Task requirements:
1. In the Halloween post, why do the children expect to celebrate Halloween even though the country has no such holiday?
2. List every person the Halloween post names as supplying the narrator with masks or candy.
3. Write out the Halloween post between "A Very Bulgarian" and "in this country.", inclusive, substituting "costumes" for "masks".

Extract to read:
──────────

Monday, October 31, 2005

A Very Bulgarian Halloween

(In Bulgarian) "Miss! Are we going to have Halloween today?!"

Child after child yelled this to me as I entered school today. "Miss! Miss!"

They have no Halloween in this country, but this town has had several Americans in their midst over the years, and THEY have Halloween.

I was prepared. Rosie had shown me where she kept the masks she collected from previous volunteers, and mom and Aunt Kay had brought candy corn and candy pumpkins from the states when they visited. But, as usual, "prepared" is only a misguided concept in this country.

The Halloween celebrations began in my sixth grade class. I brought the masks and the candy, and promptly handed them out. I didn't know how slim the mask selection was until I saw an entire class of Zoros and Batmans looking back at me. One by one they came to the front of the class where I was holding the bag of candy and hollared 'Trick or Treat!,' rolling their "r"s and overpronouncing their vowels in their thick Eastern European accents. One by one they ran back to their seats and tried to eat the treat without having to remove their mouthless masks.

Though it was not organized, it was managble. The next period was fifth grade, and it is safe to say all hell broke loose.

──────────

Provided information:

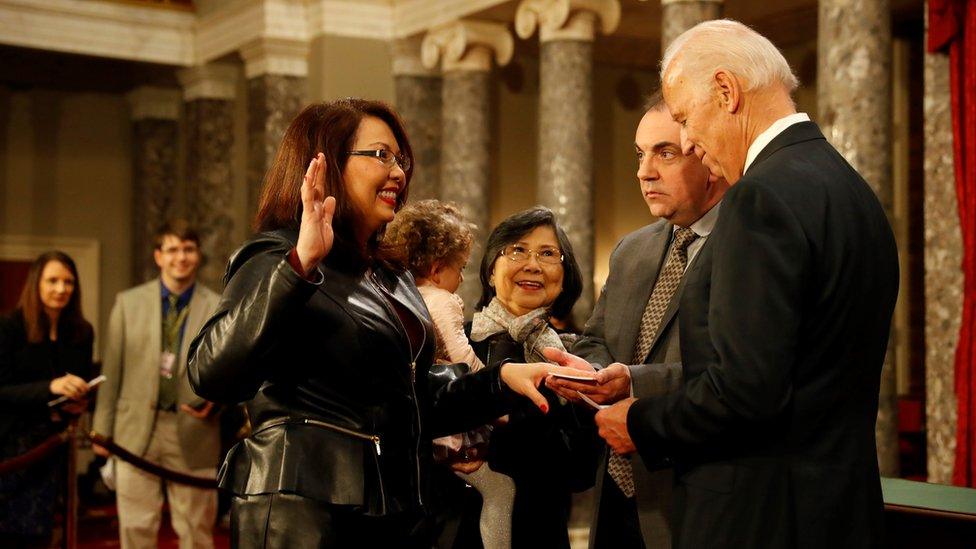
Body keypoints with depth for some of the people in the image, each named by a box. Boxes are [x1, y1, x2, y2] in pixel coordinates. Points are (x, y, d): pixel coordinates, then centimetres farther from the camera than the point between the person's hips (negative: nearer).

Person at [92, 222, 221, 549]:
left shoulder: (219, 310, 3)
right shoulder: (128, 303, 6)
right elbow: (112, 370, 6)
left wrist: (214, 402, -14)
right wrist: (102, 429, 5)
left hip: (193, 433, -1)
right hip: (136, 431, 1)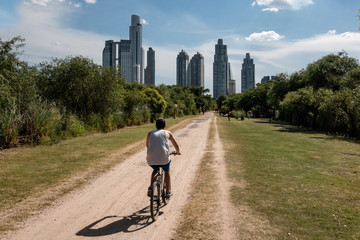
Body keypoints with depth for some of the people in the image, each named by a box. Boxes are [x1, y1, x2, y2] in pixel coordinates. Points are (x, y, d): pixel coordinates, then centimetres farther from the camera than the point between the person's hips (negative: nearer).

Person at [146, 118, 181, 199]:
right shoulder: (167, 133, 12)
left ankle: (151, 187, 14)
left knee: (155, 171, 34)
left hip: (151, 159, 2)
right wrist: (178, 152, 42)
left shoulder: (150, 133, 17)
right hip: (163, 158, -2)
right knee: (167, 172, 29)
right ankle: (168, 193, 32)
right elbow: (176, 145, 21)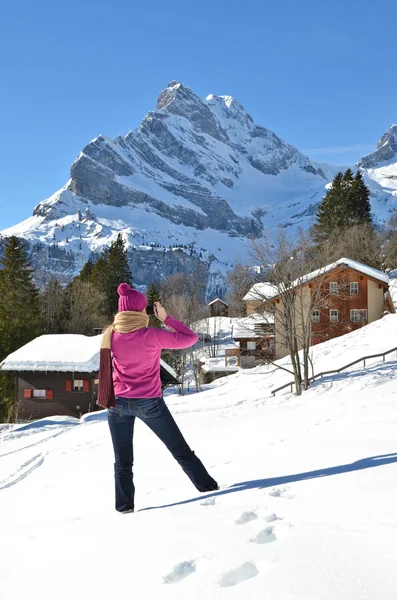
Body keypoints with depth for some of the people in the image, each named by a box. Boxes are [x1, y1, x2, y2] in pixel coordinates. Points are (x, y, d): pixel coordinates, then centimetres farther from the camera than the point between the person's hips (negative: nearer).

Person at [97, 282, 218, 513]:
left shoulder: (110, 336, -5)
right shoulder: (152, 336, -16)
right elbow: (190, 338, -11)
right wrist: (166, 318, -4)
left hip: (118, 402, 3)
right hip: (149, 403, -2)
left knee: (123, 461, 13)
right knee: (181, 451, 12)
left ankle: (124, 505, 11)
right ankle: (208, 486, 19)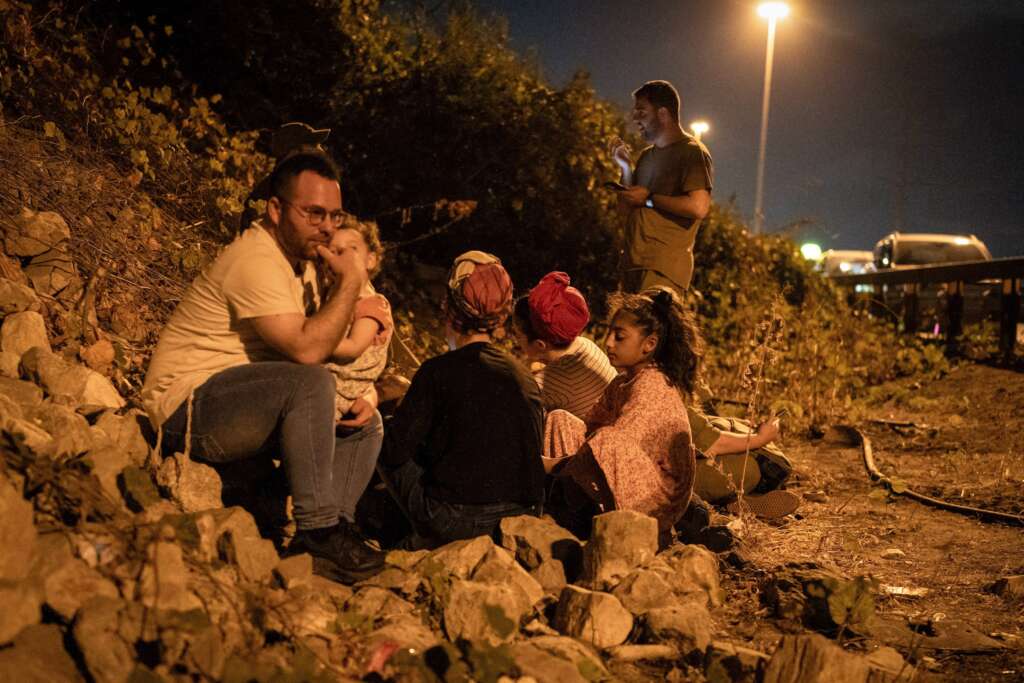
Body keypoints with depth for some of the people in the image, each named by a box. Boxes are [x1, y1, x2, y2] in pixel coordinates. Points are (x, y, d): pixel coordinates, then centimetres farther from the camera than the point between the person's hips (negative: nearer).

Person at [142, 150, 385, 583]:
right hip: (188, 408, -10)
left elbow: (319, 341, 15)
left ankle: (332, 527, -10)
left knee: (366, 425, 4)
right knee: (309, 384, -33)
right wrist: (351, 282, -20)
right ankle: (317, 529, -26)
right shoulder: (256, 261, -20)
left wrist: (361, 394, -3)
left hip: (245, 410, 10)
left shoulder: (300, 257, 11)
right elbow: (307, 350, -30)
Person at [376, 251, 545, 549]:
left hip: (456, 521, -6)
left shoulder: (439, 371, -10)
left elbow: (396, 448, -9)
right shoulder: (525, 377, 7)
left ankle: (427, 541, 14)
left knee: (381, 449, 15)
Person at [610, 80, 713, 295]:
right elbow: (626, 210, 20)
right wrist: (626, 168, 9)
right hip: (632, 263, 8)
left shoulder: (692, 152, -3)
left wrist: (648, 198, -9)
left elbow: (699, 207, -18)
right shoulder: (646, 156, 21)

──────────

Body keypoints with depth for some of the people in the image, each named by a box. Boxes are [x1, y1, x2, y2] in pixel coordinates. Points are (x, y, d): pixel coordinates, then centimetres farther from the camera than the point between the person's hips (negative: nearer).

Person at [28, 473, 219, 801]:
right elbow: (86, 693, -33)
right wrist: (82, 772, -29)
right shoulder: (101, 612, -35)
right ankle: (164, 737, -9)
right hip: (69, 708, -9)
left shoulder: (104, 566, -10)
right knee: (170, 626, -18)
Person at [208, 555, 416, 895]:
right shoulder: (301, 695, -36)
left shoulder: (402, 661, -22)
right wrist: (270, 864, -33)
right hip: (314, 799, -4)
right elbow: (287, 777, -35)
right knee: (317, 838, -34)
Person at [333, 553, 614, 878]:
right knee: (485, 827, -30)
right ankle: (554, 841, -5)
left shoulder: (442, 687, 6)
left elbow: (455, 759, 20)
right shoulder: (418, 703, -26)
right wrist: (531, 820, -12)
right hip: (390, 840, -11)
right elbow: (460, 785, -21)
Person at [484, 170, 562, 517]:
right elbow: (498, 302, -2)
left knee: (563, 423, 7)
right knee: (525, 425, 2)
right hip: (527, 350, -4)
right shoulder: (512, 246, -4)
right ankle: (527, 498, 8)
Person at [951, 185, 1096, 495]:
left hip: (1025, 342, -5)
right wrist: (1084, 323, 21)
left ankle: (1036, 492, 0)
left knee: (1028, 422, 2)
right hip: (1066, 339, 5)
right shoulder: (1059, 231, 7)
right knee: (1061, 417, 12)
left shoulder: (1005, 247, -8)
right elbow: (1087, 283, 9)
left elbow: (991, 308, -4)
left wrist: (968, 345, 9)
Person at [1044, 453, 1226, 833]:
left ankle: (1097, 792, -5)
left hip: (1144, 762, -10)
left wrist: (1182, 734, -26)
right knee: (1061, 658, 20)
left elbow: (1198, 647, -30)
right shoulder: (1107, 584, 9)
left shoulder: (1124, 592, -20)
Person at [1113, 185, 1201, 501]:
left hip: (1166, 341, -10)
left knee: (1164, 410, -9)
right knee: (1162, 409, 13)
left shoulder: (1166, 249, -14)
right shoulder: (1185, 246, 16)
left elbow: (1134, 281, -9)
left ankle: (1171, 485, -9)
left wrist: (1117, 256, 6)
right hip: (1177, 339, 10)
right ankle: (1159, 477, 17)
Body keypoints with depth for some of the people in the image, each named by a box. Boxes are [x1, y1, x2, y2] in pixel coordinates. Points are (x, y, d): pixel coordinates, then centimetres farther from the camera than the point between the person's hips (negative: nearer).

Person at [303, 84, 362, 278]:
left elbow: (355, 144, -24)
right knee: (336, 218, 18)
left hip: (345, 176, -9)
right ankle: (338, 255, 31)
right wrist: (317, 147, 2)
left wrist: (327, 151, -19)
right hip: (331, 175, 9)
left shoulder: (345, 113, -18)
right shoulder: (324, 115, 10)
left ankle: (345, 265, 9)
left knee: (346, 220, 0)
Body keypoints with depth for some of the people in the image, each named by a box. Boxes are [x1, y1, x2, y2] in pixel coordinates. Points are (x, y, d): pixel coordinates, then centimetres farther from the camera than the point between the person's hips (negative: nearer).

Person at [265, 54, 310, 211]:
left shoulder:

──────────

Your written answers:
1. Several Americans have lived in the town over the years, and they celebrate Halloween. The children learned to expect it from them.

2. Rosie, mom, Aunt Kay

3.
A Very Bulgarian Halloween

(In Bulgarian) "Miss! Are we going to have Halloween today?!"

Child after child yelled this to me as I entered school today. "Miss! Miss!"

They have no Halloween in this country, but this town has had several Americans in their midst over the years, and THEY have Halloween.

I was prepared. Rosie had shown me where she kept the costumes she collected from previous volunteers, and mom and Aunt Kay had brought candy corn and candy pumpkins from the states when they visited. But, as usual, "prepared" is only a misguided concept in this country.